By Mitchell Schnurman, Business columnist
Aug. 31, 2018
Unions are having a moment, and it’s not just the Labor Day holiday. Even in Texas, where union membership is far lower than the national rate, there are signs of momentum.
Organizing activities have been ramping up on several fronts. Union officials pointed to a big push for paid sick time in Dallas, Austin and San Antonio, and to union campaigns that signed up about 1,500 hospitality workers in Houston. Another effort led to a first-ever contract for 500 hotel workers in San Antonio.
Statewide numbers also show some growth. In 2017, Texas added 81,000 union members, and their share of the workforce ticked up from 4 percent to 4.7 percent.
It’s too early to declare a union revival, given that membership has declined steadily for decades. In 1983, 20 percent of U.S. workers were in a union; that number has fallen by almost half.
It wouldn’t be nearly that high without government workers. Nationwide, union membership is over five times higher in the public sector, according to the U.S. Bureau of Labor Statistics.
In Texas, participation peaked at 7.5 percent of workers in 1993. The state initially adopted a right-to-work law in 1947 and modified it in ‘93, and it prohibits employees from being required to join a union as part of their job. A long decline followed.
Texas brags about its pro-business climate, which can mean a lot of things: low taxes, limited regulation, public incentives for expansion and a workforce that’s largely not unionized. But the recent union gains may be part of a broader shift in attitudes.

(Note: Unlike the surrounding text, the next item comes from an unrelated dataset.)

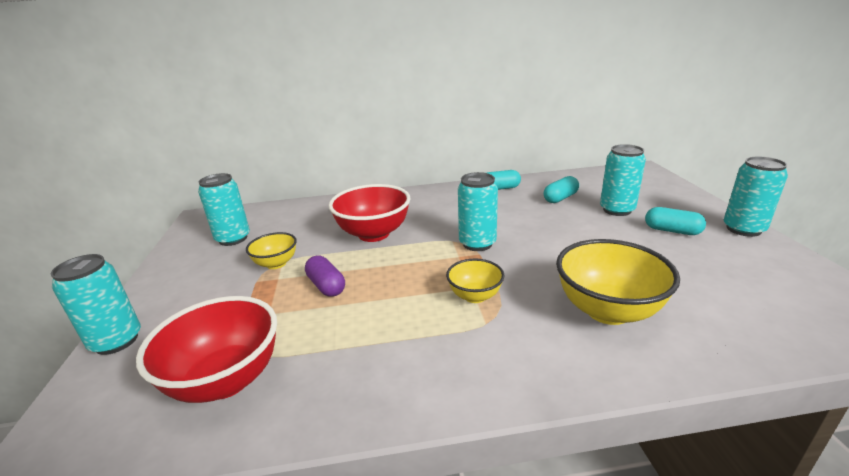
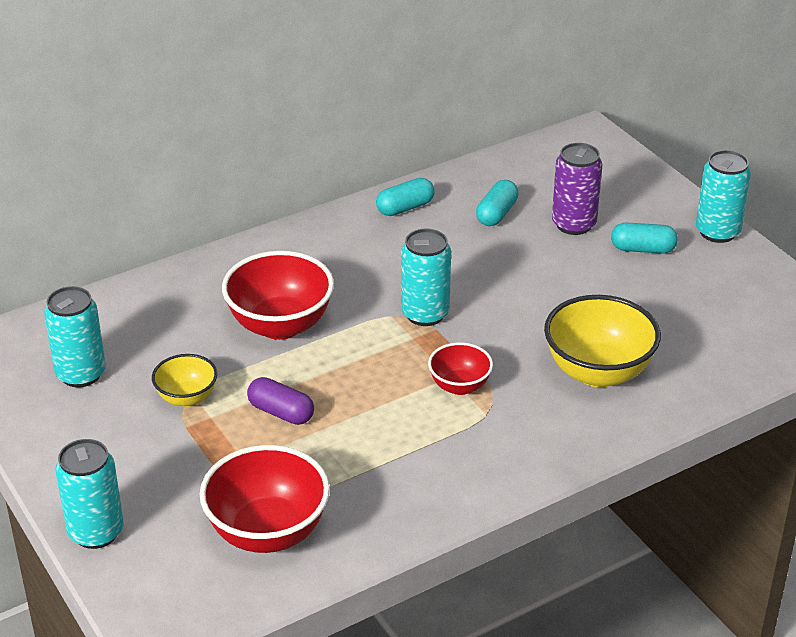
camera: 25 degrees left, 10 degrees up
yellow bowl [446,259,505,303] -> red bowl [428,342,493,395]
turquoise can [600,144,646,216] -> purple can [552,143,602,235]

In the spring, teachers from West Virginia to Arizona staged giant protests over pay and benefits, and many saw their efforts pay off.
In Missouri, Republican lawmakers passed a right-to-work law that prompted a petition drive to put the issue on the ballot. In August, voters in the Show-Me State rejected the law by a 2-to-1 margin.
“Working people are getting fed up with the system,” said Willy Gonzalez, the Texas chapter president for Unite Here, a labor union that represents 270,000 in North America. “They’re open to coming together to improve their rights and working conditions. You can really feel the energy.”
He cited a recent effort underway with 2,700 catering employees for United Airlines. That group, which includes about 800 workers in Houston, will start voting on joining the union in mid-September.
Other factors contribute to the higher numbers in Texas. There’s been growth in local government, which includes teachers, police and firefighters in unions. And several major employers with big union shops have been growing. In D-FW, that group includes American Airlines, Southwest, AT&T, General Motors and Lockheed Martin.
At American and Southwest, the vast majority of workers are in unions — 85 percent at American, 83 percent at Southwest. Both have had high-profile conflicts over contracts, and American’s high labor costs were one factor in its 2011 bankruptcy.
But Southwest has a 45-year record of profits (and profit sharing with employees). And Southwest leaders have often boasted about being so heavily unionized.
The new American, led by former leaders of US Airways, worked hard to turn around financial results and build a new culture. The unions have been essential at every step, starting with backing the merger of American and US Airways and lobbying Washington.
“I can’t imagine why a company would fear unionization or fight it,” said Elise Eberwein, American’s executive vice president of people and communications. “That’s old-school thinking.”
She made those comments on the same day that flight attendants picketed American’s headquarters, pushing for better sick leave policies. While the public clashes may be frustrating for management, they’re part of the process — and much more often, she said, the groups collaborate in a positive way.
Every quarter, American’s executive team meets with union leaders to dig into financial results and discuss emerging issues among front-line workers. For a company with 126,000 employees, it’s imperative to nurture those lines of communication.
“We have 27,000 flight attendants, and you can’t possibly synthesize all those views without some mechanism to bring them forward,” Eberwein said.
A few years ago, reservations agents wanted to add stand-up, sit-down desks, an issue that came up in a meeting with union leaders, she said. The company made the improvements.
Of course, you don’t need a union in order to be responsive to employees. But some matters, such as adding health or retirement benefits, can be negotiated more effectively as a group.
Union shops also tend to have lower turnover, an advantage when unemployment is near historical lows and companies are competing hard for talent.
“But it’s also harder to get rid of people,” said Danyelle Williams Ackall, a longtime human resources executive who teaches at Texas Christian University’s Neeley School of Business.
And retirement plans are great, she said, “as long as they’re fully funded.”
That’s a nod to the many pension plans, in the public and private sector, that were badly underfunded. While the problem affected a range of employers, union shops had some of the largest liabilities.
Some workers would benefit from union protections on job security and health benefits, Ackall said, but others haven’t gained much. The same general principle applies to employers.
“A company gets the union it deserves,” she said. “Treat employees well and the union works with management. Treats employees poorly and they’ll have an adversarial relationship.”